Au cours de ce meeting imaginaire, l'orateur se livre à
toutes sortes de variations souvent moqueuses, parfois
poétiques sur le thème de l'utopie révolutionnaire, sur les
grandes idées émancipatrices mais aussi sur les symboles et
les poncifs qui y sont liés. Évidemment tel ou tel lecteur
ne sera pas d'accord avec tout ce que dit cet orateur.
Encore heureux ! Pourquoi devrions-nous être d'accord sur
tout. Untel a bien le droit de préférer Bakounine à Marx ou
l'inverse. On ne va pas se fâcher sur ce point. L'essentiel
n'est-il pas de s'emparer ensemble du contenu des paroles de
L'Internationale et d'aller de l'avant, que nous soyons
révolutionnaires déçus ou pas ?

Aux lecteurs jeunes qui se demanderaient si Denis Langlois
n'agite pas des vieilleries, le mieux est de citer un des
passages de sa conclusion :

" Mais enfin, en admettant que l'utopie soit indispensable à
l'être humain, pourquoi exalter celle qui vise à la
révolution ? Pourquoi elle plutôt qu'une autre ? Je ne ferai
qu'une réponse : Parce qu'elle a davantage d'allure, de
gueule, de trempe.

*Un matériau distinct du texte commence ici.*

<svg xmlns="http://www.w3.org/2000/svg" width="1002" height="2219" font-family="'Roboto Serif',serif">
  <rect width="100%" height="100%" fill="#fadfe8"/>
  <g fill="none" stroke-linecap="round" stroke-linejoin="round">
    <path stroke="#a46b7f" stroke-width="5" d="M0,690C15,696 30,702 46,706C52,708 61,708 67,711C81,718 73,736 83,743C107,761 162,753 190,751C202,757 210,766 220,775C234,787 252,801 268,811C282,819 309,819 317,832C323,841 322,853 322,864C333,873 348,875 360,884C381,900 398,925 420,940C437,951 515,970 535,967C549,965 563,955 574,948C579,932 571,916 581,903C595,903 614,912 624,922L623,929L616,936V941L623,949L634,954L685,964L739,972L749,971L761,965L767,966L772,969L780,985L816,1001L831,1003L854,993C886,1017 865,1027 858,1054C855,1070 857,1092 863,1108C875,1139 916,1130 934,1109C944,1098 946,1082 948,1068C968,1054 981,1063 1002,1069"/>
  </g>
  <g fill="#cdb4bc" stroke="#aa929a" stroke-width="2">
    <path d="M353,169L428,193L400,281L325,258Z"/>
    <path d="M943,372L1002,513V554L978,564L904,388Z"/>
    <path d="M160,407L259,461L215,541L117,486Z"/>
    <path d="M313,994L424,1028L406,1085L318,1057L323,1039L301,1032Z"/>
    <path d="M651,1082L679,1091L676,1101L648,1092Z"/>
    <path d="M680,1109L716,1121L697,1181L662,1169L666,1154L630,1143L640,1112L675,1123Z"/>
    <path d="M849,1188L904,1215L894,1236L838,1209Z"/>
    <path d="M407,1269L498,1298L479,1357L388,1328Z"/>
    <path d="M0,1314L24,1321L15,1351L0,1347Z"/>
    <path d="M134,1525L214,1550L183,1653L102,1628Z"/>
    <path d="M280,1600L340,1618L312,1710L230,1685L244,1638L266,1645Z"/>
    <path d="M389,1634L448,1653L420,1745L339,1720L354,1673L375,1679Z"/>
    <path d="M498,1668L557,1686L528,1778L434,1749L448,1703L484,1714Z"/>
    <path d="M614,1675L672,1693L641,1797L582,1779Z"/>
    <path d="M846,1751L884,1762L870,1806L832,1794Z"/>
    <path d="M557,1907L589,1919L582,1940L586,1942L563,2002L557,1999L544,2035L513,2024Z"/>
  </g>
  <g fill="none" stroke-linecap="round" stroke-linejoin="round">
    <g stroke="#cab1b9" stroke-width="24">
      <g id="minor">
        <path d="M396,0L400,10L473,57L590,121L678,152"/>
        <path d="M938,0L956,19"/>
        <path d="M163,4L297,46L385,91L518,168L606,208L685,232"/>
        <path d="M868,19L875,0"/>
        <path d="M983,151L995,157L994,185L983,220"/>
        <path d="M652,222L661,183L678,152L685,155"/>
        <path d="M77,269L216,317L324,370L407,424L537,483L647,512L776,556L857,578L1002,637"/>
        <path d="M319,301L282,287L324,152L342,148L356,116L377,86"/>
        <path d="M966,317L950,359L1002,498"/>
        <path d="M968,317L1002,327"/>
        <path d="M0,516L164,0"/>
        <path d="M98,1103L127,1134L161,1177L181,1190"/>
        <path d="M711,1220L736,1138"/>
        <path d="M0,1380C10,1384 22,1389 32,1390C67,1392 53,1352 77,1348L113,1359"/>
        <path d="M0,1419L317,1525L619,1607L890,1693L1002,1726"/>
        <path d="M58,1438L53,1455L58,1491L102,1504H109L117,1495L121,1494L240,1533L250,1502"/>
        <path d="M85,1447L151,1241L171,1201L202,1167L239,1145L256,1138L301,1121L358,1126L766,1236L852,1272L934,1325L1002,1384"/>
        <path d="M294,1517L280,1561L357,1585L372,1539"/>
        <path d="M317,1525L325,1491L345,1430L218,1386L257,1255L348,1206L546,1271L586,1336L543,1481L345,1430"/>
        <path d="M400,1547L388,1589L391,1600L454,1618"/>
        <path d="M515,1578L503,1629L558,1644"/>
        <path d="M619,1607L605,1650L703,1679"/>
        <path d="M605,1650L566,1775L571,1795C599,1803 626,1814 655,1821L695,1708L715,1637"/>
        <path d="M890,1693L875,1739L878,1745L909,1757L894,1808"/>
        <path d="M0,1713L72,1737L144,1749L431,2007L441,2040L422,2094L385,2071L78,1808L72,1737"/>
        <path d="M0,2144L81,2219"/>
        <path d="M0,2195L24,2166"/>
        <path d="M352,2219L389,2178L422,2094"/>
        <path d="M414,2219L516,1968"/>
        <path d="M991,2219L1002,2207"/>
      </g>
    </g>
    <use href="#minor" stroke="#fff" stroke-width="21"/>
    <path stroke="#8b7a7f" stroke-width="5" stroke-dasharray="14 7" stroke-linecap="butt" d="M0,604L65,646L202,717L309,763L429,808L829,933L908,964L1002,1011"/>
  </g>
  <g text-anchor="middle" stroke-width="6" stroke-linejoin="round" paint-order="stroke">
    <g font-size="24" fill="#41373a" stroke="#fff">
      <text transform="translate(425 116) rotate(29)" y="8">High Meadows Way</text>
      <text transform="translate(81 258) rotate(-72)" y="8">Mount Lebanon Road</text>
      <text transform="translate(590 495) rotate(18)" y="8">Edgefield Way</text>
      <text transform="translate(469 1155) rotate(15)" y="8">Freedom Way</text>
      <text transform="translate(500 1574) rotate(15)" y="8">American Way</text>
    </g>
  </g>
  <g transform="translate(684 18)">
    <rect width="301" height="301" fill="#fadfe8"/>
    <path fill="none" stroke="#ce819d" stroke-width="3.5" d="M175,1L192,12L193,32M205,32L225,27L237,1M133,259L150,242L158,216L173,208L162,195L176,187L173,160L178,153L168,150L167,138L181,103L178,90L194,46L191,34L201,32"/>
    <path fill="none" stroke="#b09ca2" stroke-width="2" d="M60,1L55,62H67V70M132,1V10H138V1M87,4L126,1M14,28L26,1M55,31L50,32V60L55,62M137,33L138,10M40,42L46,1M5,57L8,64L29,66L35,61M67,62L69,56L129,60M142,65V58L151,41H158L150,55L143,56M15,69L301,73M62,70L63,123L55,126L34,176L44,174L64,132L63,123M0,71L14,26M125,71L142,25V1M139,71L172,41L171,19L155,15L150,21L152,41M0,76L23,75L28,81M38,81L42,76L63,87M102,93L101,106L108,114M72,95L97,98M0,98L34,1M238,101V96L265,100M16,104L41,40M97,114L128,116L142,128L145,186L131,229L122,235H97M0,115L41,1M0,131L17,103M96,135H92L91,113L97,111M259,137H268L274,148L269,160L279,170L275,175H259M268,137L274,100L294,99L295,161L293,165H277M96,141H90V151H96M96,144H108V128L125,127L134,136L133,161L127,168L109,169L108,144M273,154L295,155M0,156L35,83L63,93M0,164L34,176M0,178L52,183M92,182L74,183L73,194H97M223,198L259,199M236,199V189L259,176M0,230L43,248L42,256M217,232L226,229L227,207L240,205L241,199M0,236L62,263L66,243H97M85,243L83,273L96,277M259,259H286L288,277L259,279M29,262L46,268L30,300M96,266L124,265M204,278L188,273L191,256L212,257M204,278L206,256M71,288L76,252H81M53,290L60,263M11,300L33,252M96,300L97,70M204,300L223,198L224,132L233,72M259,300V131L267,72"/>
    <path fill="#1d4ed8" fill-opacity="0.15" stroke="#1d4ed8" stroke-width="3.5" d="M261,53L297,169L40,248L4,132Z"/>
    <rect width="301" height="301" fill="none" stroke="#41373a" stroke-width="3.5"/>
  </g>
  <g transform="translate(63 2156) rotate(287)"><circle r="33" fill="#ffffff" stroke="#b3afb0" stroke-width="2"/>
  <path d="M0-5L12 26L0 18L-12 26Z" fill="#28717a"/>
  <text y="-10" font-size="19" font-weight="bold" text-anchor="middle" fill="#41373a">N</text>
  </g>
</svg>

Parce qu'elle est plus passionnée, plus
haletante, plus complice, plus insoumise, plus fruitée, plus
cocasse. [...] Parce qu'elle est indestructible, car elle est
la fiction totale, l'affirmation des droits de l'imaginaire
sur la réalité. "


EN POCHE
Parmi les rééditions de romans en poche les plus importantes
de ces dernières semaines, on relèvera " American Darling "
(éd Babel) de l'écrivain américain Russell Banks qui nous
projette dans l'univers infernal du Libéria en guerre (voir
le point de vue sur notre site) et " Neige " de l'écrivain
turc Orhan Pamuk (éd Folio). Celui-ci a réussi à marier de
façon extraordinaire la politique et la poésie, la peinture
sociale et le destin des individus. Un journaliste
d'Istanbul est envoyé à Kars, une ville délabrée à l'Est du
pays pour enquêter sur les raisons du suicide de jeunes
filles voilées. Une plongée impressionnante dans la Turquie
d'aujourd'hui avec ses immigrés géorgiens, ses militants de
gauche ayant retourné leur veste, ses militaires, ses
nationalistes, ses musulmans intégristes et ses habitants
désemparés, pris entre deux feux, tenaillés par la misère et
l'ennui.

" La route d'Ithaque " (éd 10/18) de l'écrivain uruguayen
Carlos Liscano est un roman d'une actualité brûlante. Il
nous plonge dans l'univers d'un immigrant uruguayen à
Stockholm puis à Barcelone, sans papiers. Carlos Liscano a
passé treize ans dans une prison appelée " Libertad " (ça ne
s'invente pas) du temps de la dictature des militaires dans
son pays de 1972 à 1985. Son roman met en cause de façon
impitoyable cette Europe des nantis qui a provoqué les
guerres les plus sanglantes, qui a pillé et exploité le
monde depuis des siècles, et qui continue à le faire en
croyant détenir le monopole des principes moraux et
démocratiques les plus élevés.


LES MYSTÈRES DU RECTANGLE
La romancière américaine Siri Hustvedt aime passionnément la
peinture ce qui est une condition nécessaire mais non
suffisante pour bien en parler. Pour notre bonheur de
lecture, elle porte un regard d'une attention intense et
originale sur des tableaux de maîtres anciens comme
Giorgione, Vermeer, Chardin ou Goya, tout aussi bien que sur
des oeuvres d'artistes contemporains comme Giorgio Morandi,
Joan Mitchell ou Gerhardt Richter.

Pour nos lecteurs qui pensaient à juste titre savoir déjà
beaucoup de choses en ayant lu les études de Gombrich,
Daniel Arasse ou Meyer Shapiro, nous pouvons les assurer
qu'ils vont encore faire de multiples découvertes grâce à
Siri Hudsedt. Quant aux autres lecteurs qui ne savent rien
ou presque rien de certains peintres ci-dessus mentionnés,
ils seront tout autant séduits car les développements de
l'auteure sont accessibles, vivants et d'une intelligence
pénétrante. Plutôt que critique d'art, elle est une
chercheuse d'art qui mobilise pleinement sa subjectivité et
son savoir pour aller à la rencontre des oeuvres. C'est ce
que firent en leur temps des amateurs de peinture au sens
fort comme Diderot, Baudelaire ou Marcel Proust.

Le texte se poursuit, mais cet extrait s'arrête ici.